Your task
Beginning at the top of the data below, write out every line exactly until you reach the line with "Suportes de Tablet", and include that line.

Stored data

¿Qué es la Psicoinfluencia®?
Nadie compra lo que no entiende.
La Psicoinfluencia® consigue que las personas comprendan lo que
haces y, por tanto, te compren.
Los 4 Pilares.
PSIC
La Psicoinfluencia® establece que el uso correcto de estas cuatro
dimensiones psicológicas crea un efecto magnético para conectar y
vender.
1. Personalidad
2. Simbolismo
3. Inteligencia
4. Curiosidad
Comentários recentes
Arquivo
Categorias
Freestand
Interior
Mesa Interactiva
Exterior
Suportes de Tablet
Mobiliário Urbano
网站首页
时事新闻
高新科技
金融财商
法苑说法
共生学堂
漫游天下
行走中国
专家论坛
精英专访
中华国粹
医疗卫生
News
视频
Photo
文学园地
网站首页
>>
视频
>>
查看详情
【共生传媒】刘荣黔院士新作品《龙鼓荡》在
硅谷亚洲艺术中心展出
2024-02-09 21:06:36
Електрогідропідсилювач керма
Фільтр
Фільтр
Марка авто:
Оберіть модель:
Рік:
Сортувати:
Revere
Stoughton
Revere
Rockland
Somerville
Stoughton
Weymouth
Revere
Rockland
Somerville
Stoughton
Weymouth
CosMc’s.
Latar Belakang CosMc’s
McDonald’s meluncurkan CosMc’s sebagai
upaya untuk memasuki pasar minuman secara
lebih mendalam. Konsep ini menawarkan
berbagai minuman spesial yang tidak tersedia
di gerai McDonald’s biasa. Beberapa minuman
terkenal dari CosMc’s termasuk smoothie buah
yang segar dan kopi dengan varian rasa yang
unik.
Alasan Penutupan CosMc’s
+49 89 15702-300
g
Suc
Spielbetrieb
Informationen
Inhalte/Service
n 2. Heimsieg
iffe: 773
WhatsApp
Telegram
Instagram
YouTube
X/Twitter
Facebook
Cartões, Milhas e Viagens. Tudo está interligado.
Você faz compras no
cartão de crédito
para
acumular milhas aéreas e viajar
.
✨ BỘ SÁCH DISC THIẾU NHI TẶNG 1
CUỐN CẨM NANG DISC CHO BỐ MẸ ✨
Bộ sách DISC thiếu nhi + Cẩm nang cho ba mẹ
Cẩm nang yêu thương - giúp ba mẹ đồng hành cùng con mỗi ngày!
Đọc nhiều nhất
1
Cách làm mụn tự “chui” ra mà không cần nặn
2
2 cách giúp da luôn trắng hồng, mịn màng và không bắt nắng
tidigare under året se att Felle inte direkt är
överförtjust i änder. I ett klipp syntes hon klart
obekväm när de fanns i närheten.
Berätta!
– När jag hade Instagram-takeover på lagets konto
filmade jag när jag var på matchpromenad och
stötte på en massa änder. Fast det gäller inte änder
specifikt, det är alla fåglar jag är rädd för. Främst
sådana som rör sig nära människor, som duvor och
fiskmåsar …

Exercise solution
¿Qué es la Psicoinfluencia®?
Nadie compra lo que no entiende.
La Psicoinfluencia® consigue que las personas comprendan lo que
haces y, por tanto, te compren.
Los 4 Pilares.
PSIC
La Psicoinfluencia® establece que el uso correcto de estas cuatro
dimensiones psicológicas crea un efecto magnético para conectar y
vender.
1. Personalidad
2. Simbolismo
3. Inteligencia
4. Curiosidad
Comentários recentes
Arquivo
Categorias
Freestand
Interior
Mesa Interactiva
Exterior
Suportes de Tablet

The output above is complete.